What should be copied is the stretch of entries below from the line with "Kuinka paljon sokeria tuote sisältää?" up to and including the line with "unruhiges Grübeln, ein", exactly and without images.

Records for processing Block Start

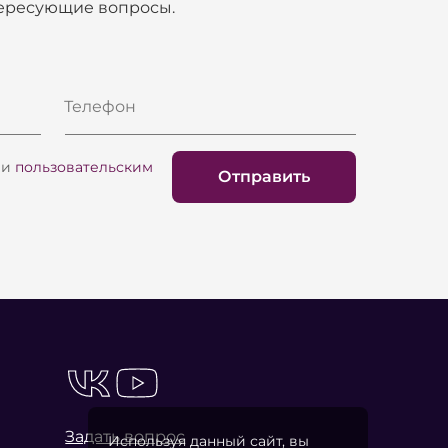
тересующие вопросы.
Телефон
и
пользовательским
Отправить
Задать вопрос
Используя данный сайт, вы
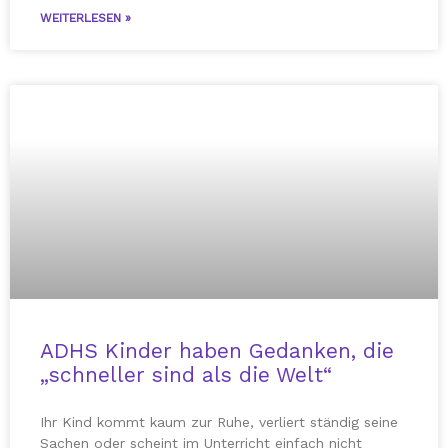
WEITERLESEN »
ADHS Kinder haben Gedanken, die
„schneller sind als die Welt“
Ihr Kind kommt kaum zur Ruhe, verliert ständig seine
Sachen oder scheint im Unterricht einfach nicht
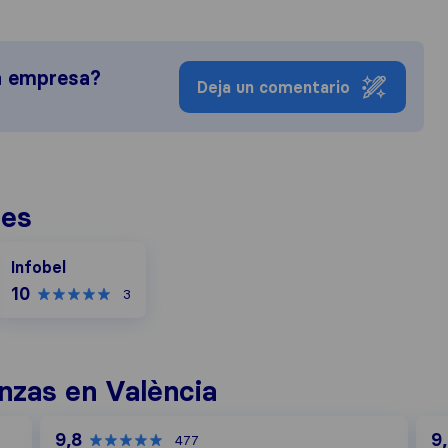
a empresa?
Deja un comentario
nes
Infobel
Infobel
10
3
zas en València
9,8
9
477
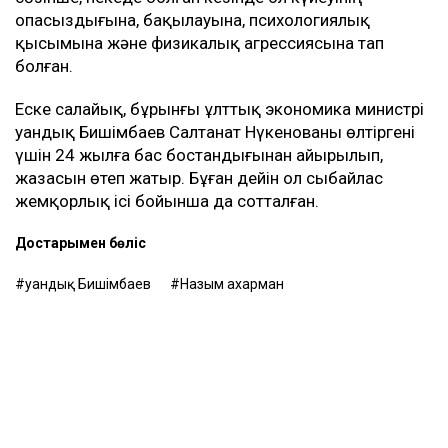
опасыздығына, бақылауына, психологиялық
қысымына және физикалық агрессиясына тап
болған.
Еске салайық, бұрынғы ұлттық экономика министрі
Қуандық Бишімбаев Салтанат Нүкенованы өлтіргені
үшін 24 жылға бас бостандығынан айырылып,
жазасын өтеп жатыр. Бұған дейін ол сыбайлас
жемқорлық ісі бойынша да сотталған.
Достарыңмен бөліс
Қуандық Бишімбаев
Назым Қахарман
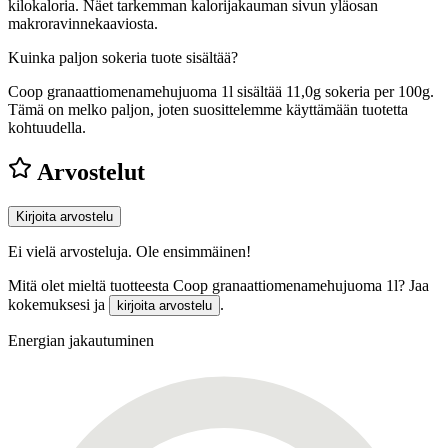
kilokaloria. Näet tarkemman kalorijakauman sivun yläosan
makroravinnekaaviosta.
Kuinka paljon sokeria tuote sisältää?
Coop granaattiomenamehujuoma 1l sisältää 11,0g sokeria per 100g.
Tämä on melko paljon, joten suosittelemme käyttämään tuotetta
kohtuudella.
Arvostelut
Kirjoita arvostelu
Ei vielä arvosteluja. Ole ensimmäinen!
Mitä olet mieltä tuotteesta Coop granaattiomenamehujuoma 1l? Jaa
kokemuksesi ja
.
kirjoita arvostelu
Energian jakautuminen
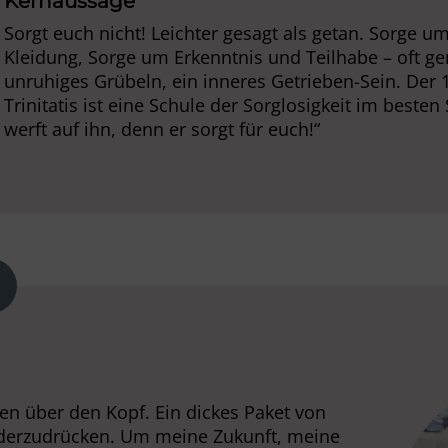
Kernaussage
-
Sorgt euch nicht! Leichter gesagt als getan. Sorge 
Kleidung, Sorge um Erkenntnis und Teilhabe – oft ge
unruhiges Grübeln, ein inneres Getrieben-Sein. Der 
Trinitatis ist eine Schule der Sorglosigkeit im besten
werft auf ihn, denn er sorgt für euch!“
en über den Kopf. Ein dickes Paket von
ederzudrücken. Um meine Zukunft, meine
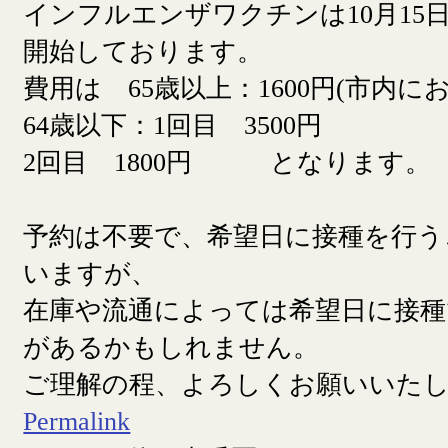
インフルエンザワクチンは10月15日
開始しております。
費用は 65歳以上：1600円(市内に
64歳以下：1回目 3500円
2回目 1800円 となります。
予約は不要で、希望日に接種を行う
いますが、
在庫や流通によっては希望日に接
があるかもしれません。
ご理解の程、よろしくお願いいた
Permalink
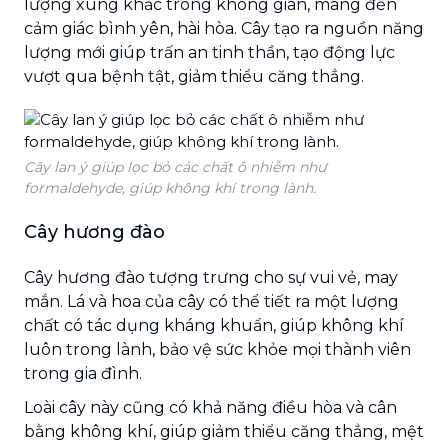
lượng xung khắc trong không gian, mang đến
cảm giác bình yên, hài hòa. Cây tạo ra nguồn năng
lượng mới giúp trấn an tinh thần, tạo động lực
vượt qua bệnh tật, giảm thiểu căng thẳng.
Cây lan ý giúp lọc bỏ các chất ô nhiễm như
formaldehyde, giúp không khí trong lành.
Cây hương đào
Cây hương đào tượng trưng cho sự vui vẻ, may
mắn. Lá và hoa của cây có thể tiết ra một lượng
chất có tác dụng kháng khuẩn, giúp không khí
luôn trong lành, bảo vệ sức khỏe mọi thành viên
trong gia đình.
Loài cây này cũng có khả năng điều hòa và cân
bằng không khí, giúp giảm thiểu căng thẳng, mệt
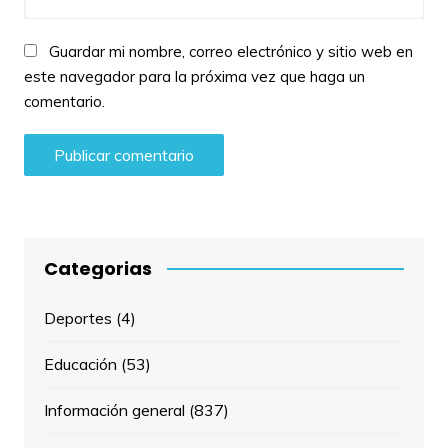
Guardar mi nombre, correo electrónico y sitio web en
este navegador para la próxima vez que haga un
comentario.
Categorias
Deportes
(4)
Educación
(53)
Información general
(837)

Records for processing Block End

- [Expected answer]
Kuinka paljon sokeria tuote sisältää?
Coop granaattiomenamehujuoma 1l sisältää 11,0g sokeria per 100g.
Tämä on melko paljon, joten suosittelemme käyttämään tuotetta
kohtuudella.
Arvostelut
Kirjoita arvostelu
Ei vielä arvosteluja. Ole ensimmäinen!
Mitä olet mieltä tuotteesta Coop granaattiomenamehujuoma 1l? Jaa
kokemuksesi ja
.
kirjoita arvostelu
Energian jakautuminen
Kernaussage
-
Sorgt euch nicht! Leichter gesagt als getan. Sorge 
Kleidung, Sorge um Erkenntnis und Teilhabe – oft ge
unruhiges Grübeln, ein inneres Getrieben-Sein. Der 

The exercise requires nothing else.